*** Available records ***
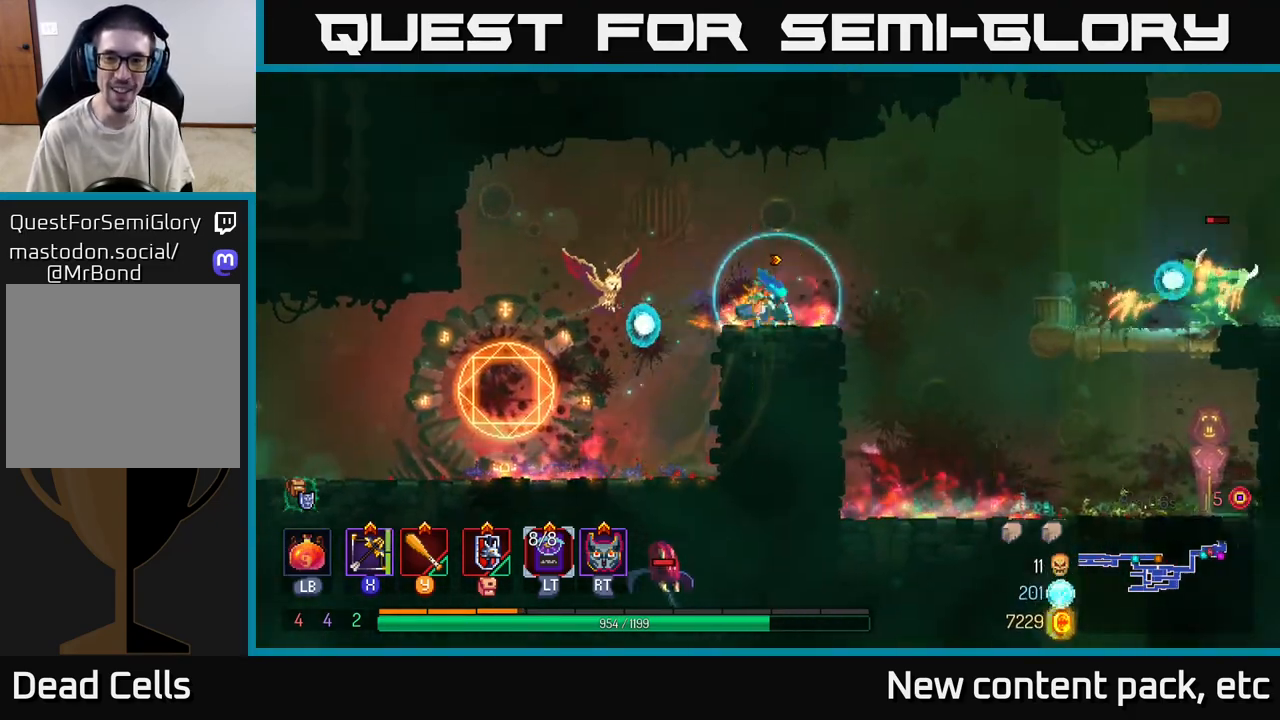
{"buttons": [], "left_stick": "left", "right_stick": "center", "events": [[33, "X", "down"], [100, "X", "up"], [317, "left_stick", "down"], [450, "left_stick", "left"]]}
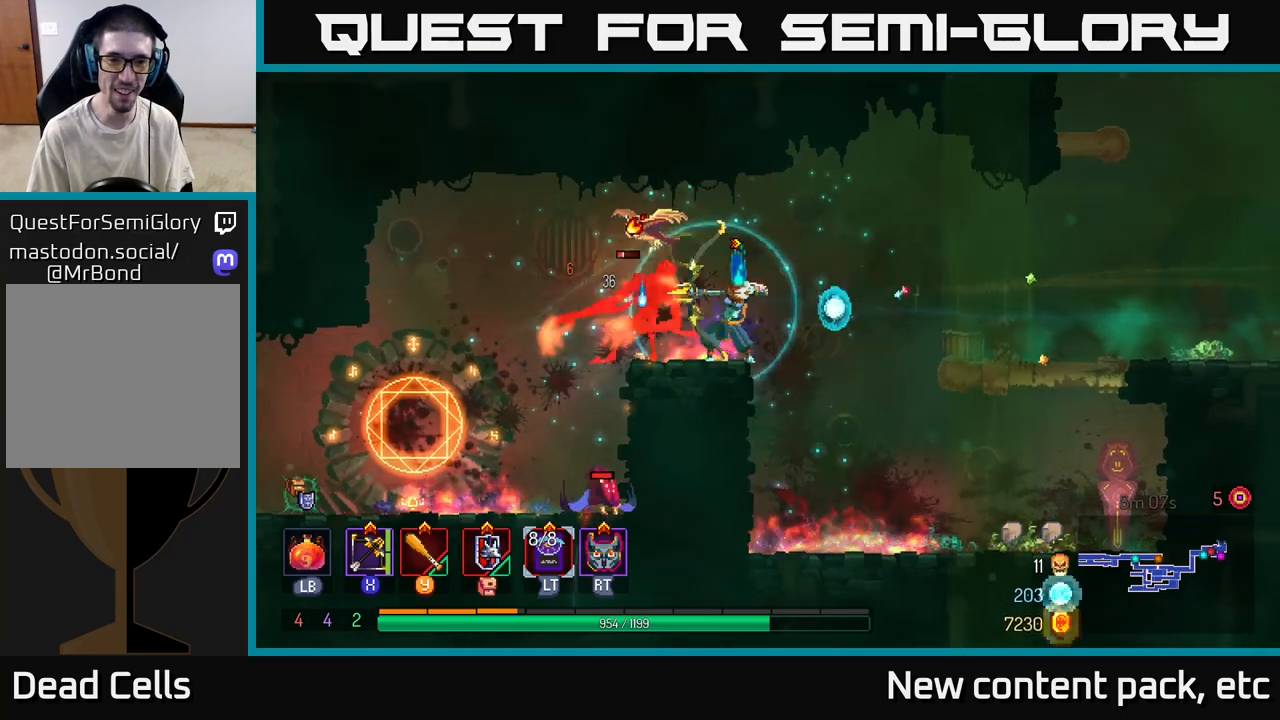
{"buttons": [], "left_stick": "down", "right_stick": "center", "events": [[183, "left_stick", "down"], [317, "left_stick", "center"], [483, "left_stick", "down"]]}
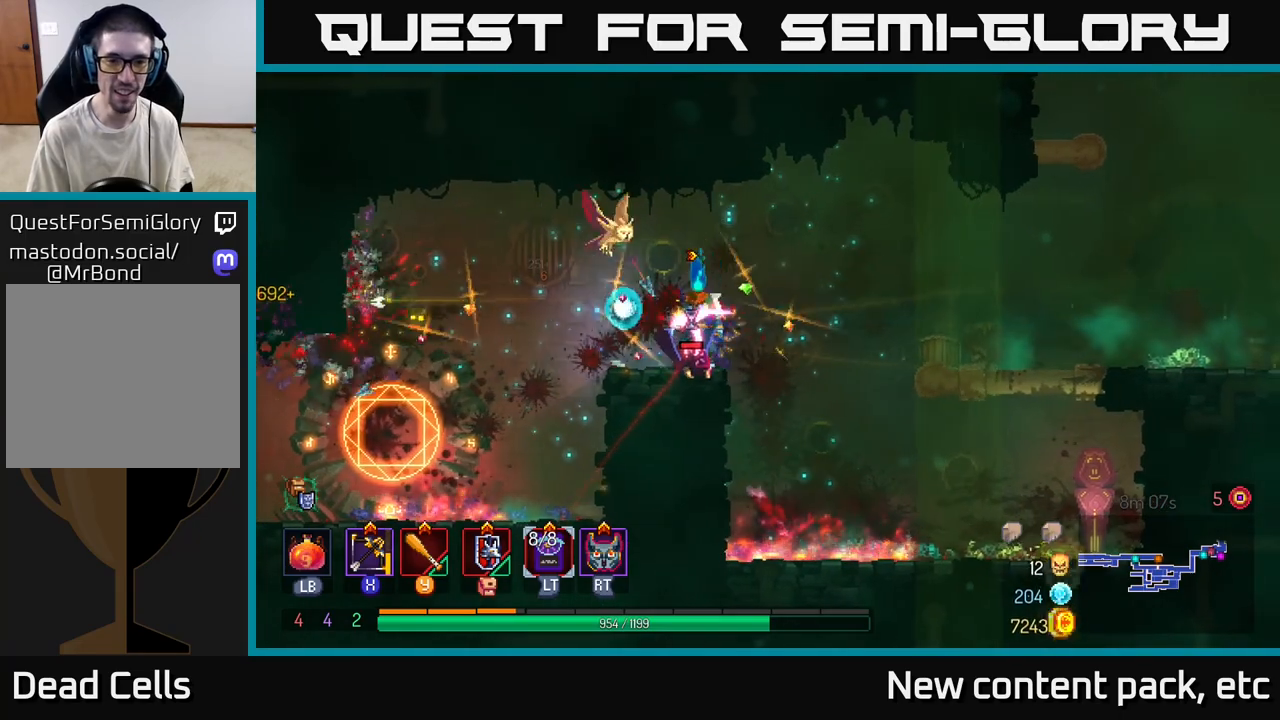
{"buttons": [], "left_stick": "left", "right_stick": "center", "events": [[67, "Y", "down"], [167, "Y", "up"], [217, "Y", "down"], [233, "left_stick", "left"], [300, "Y", "up"], [383, "B", "down"], [483, "B", "up"]]}
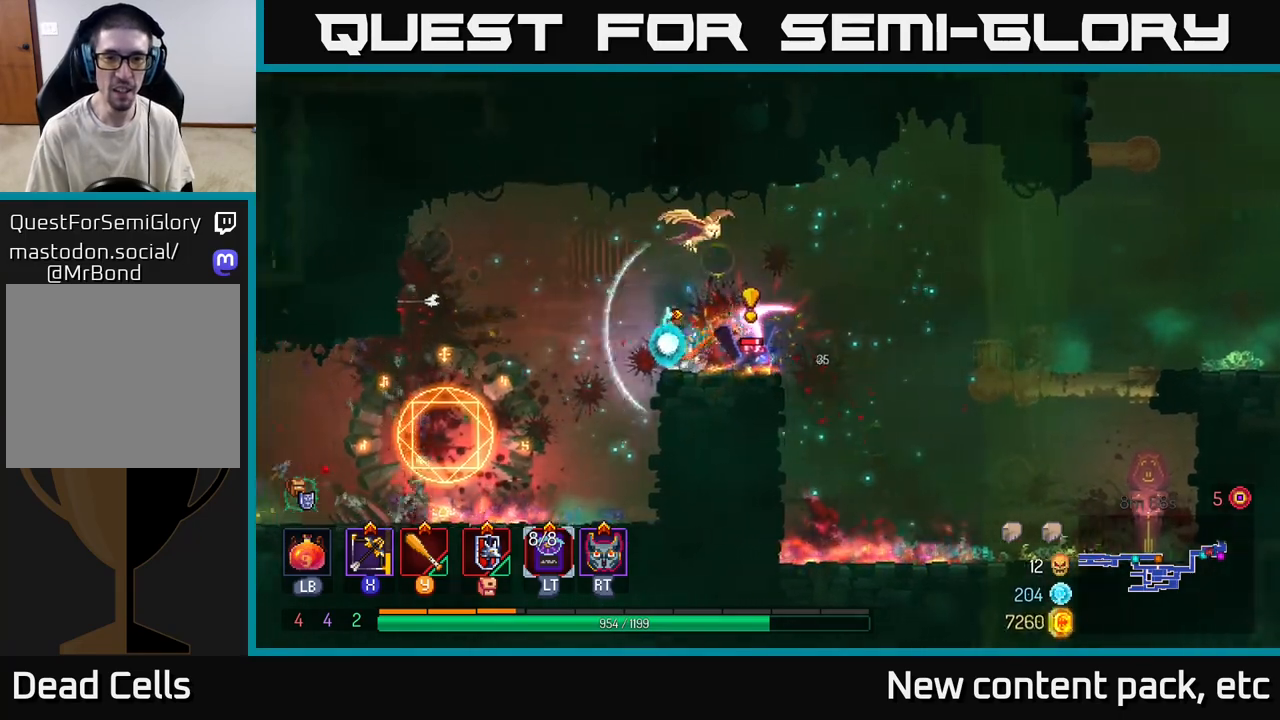
{"buttons": [], "left_stick": "right", "right_stick": "center", "events": [[117, "left_stick", "right"], [250, "Y", "down"], [350, "Y", "up"]]}
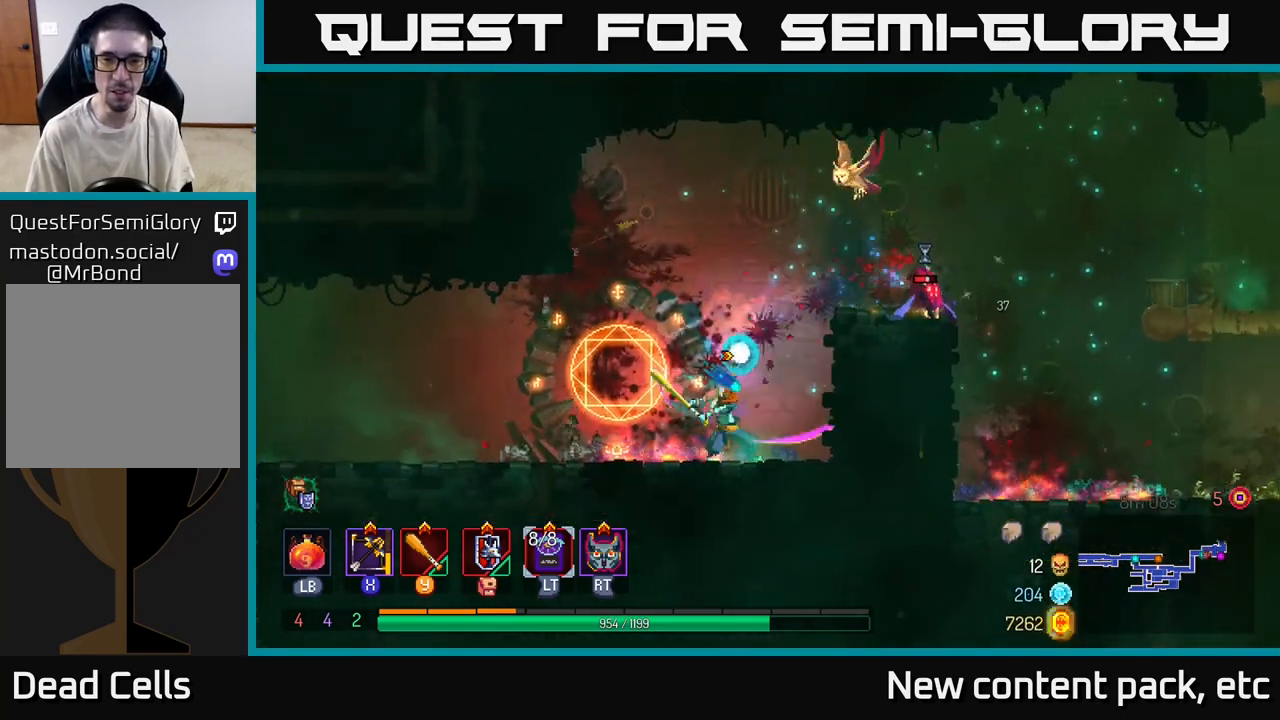
{"buttons": [], "left_stick": "right", "right_stick": "center", "events": [[67, "A", "down"], [200, "A", "up"], [250, "A", "down"], [333, "A", "up"], [417, "Y", "down"], [500, "Y", "up"]]}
***
In the copy, include every line of the records exactly and none of the images.

{"buttons": [], "left_stick": "left", "right_stick": "center", "events": [[33, "X", "down"], [100, "X", "up"], [317, "left_stick", "down"], [450, "left_stick", "left"]]}
{"buttons": [], "left_stick": "down", "right_stick": "center", "events": [[183, "left_stick", "down"], [317, "left_stick", "center"], [483, "left_stick", "down"]]}
{"buttons": [], "left_stick": "left", "right_stick": "center", "events": [[67, "Y", "down"], [167, "Y", "up"], [217, "Y", "down"], [233, "left_stick", "left"], [300, "Y", "up"], [383, "B", "down"], [483, "B", "up"]]}
{"buttons": [], "left_stick": "right", "right_stick": "center", "events": [[117, "left_stick", "right"], [250, "Y", "down"], [350, "Y", "up"]]}
{"buttons": [], "left_stick": "right", "right_stick": "center", "events": [[67, "A", "down"], [200, "A", "up"], [250, "A", "down"], [333, "A", "up"], [417, "Y", "down"], [500, "Y", "up"]]}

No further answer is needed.